Bunu hangi insana anlatırsanız anlatın imkansız derdi. Bu yüzden kimseye anlatamıyordum ya...

Taehyung, aradaki mesafeleri adeta bir ışık hızında yok ederek bana doğru geldi ve elimi tutup kalbine koydu. "Duyuyor musun?"

Soğuk ellerim, sıcak göğsüne giderken kalp atışlarını hissetmiştim. Normalin biraz daha üstünde hızlı atan kalp atışları, parmak uçlarımdan tüm vücuduma yayılıyor gibi hissediyordum.

Kalp atışları o kadar güzel atıyordu ki, kalbine gömülmek istiyordum.

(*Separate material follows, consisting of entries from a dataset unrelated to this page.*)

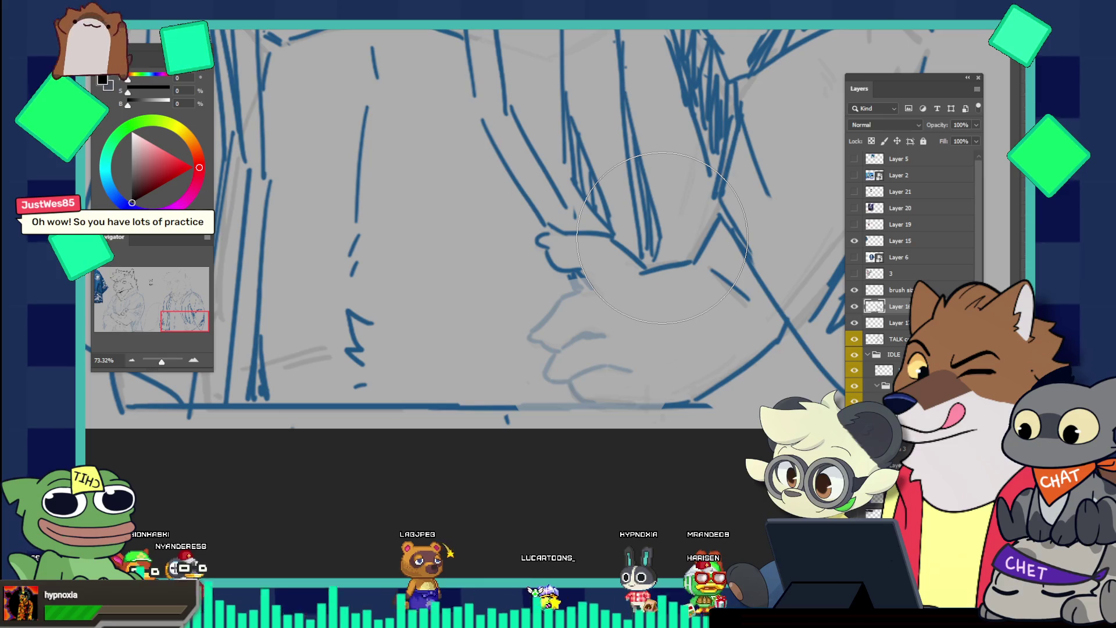
pyautogui.scroll(3, 625, 308)
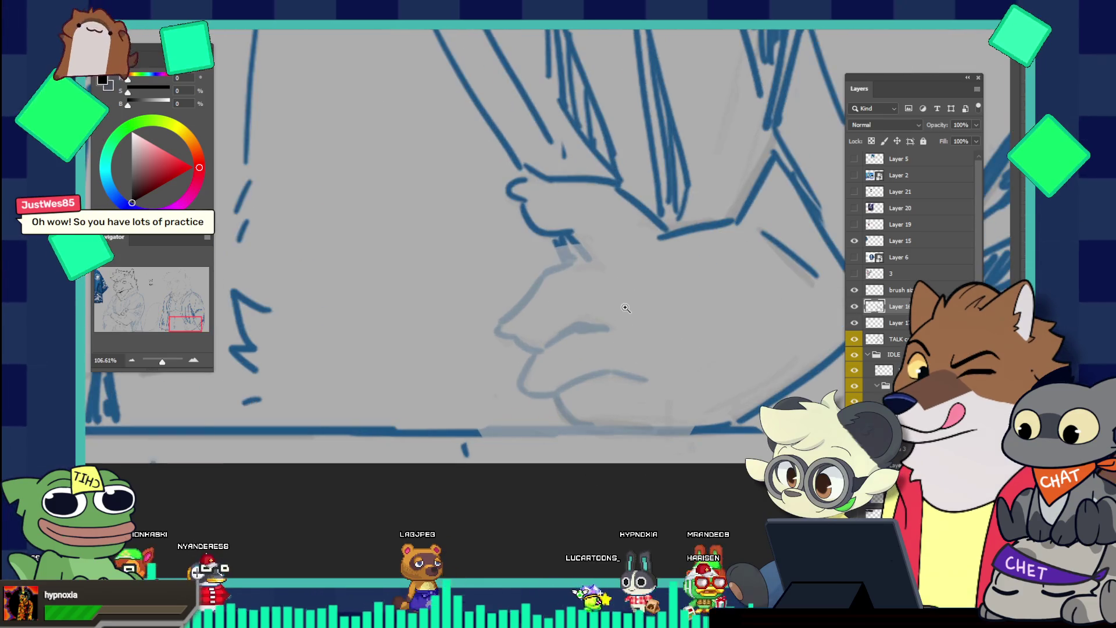
# Ink a rounder lower curve and knuckle lines over the faded hand
pyautogui.moveTo(545, 275)
pyautogui.mouseDown()
pyautogui.moveTo(507, 314)
pyautogui.moveTo(510, 347)
pyautogui.moveTo(544, 352)
pyautogui.moveTo(572, 399)
pyautogui.mouseUp()
pyautogui.press('ctrl+z')
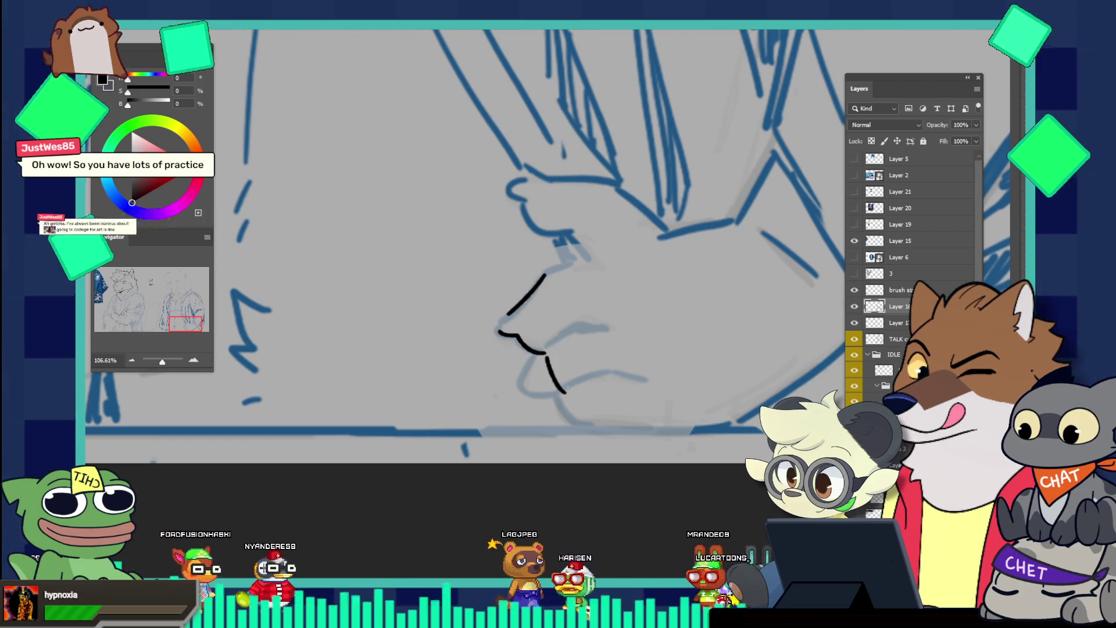
pyautogui.press('ctrl+z')
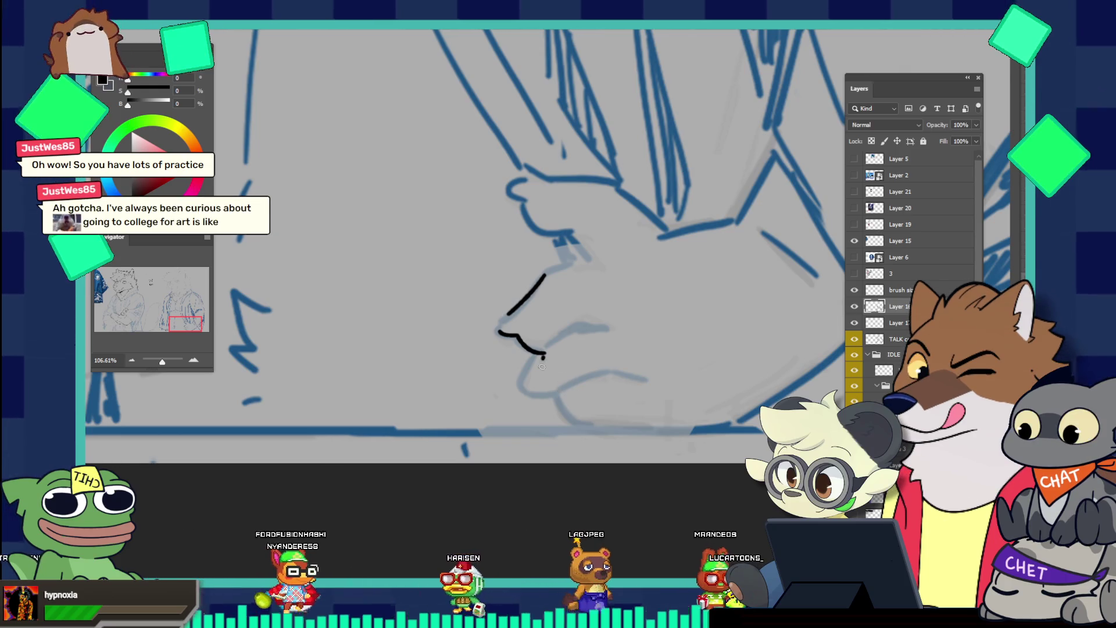
pyautogui.moveTo(543, 356); pyautogui.dragTo(571, 394)
pyautogui.moveTo(552, 352)
pyautogui.mouseDown()
pyautogui.moveTo(580, 329)
pyautogui.moveTo(623, 333)
pyautogui.mouseUp()
pyautogui.moveTo(569, 391)
pyautogui.mouseDown()
pyautogui.moveTo(609, 371)
pyautogui.moveTo(589, 388)
pyautogui.moveTo(624, 375)
pyautogui.moveTo(608, 378)
pyautogui.moveTo(616, 382)
pyautogui.mouseUp()
# Redraw the hand's underside stroke and erase its grey right-end tail
pyautogui.press('ctrl+z')
pyautogui.press('ctrl+z')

Başımı 'evet' anlamında sallarken dokunduğum yerin frekansının yavaş yavaş yok oluşuna şahit oldum.

Gitme zamanı gelmişti ve yavaş yavaş yok oluyordu.

Acaba onun rüyasında ben de yok oluyor muydum? Tamam, oldukça saçma bir soruydu ve bu saçma soru neden benim aklımdaydı bilmiyorum.

Ve sonra, dudaklarından dökülen son cümlelerle boş alanda baş başa kaldım.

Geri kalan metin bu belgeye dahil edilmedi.